- Task details
Lines in the listing below that hold "while" are the ones to copy.
((
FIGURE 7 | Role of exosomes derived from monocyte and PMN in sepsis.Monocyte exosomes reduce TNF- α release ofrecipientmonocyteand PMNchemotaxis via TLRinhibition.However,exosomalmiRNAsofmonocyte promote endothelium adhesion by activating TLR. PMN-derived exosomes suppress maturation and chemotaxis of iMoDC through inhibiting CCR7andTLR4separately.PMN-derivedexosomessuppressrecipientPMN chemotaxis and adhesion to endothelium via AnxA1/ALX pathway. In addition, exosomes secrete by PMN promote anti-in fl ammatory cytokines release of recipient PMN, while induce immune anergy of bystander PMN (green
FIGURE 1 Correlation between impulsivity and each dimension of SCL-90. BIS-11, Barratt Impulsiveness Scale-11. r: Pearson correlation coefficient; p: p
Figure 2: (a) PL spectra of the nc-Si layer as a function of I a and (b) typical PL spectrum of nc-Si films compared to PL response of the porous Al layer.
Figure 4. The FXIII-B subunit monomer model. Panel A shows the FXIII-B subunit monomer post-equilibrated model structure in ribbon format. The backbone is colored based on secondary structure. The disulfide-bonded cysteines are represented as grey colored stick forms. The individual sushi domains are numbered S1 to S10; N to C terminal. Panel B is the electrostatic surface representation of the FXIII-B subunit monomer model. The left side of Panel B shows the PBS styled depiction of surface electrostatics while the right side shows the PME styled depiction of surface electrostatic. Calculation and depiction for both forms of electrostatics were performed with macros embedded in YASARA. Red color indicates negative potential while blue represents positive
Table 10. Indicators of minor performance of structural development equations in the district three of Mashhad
))
- Solution for this exercise
FIGURE 7 | Role of exosomes derived from monocyte and PMN in sepsis.Monocyte exosomes reduce TNF- α release ofrecipientmonocyteand PMNchemotaxis via TLRinhibition.However,exosomalmiRNAsofmonocyte promote endothelium adhesion by activating TLR. PMN-derived exosomes suppress maturation and chemotaxis of iMoDC through inhibiting CCR7andTLR4separately.PMN-derivedexosomessuppressrecipientPMN chemotaxis and adhesion to endothelium via AnxA1/ALX pathway. In addition, exosomes secrete by PMN promote anti-in fl ammatory cytokines release of recipient PMN, while induce immune anergy of bystander PMN (green
Figure 4. The FXIII-B subunit monomer model. Panel A shows the FXIII-B subunit monomer post-equilibrated model structure in ribbon format. The backbone is colored based on secondary structure. The disulfide-bonded cysteines are represented as grey colored stick forms. The individual sushi domains are numbered S1 to S10; N to C terminal. Panel B is the electrostatic surface representation of the FXIII-B subunit monomer model. The left side of Panel B shows the PBS styled depiction of surface electrostatics while the right side shows the PME styled depiction of surface electrostatic. Calculation and depiction for both forms of electrostatics were performed with macros embedded in YASARA. Red color indicates negative potential while blue represents positive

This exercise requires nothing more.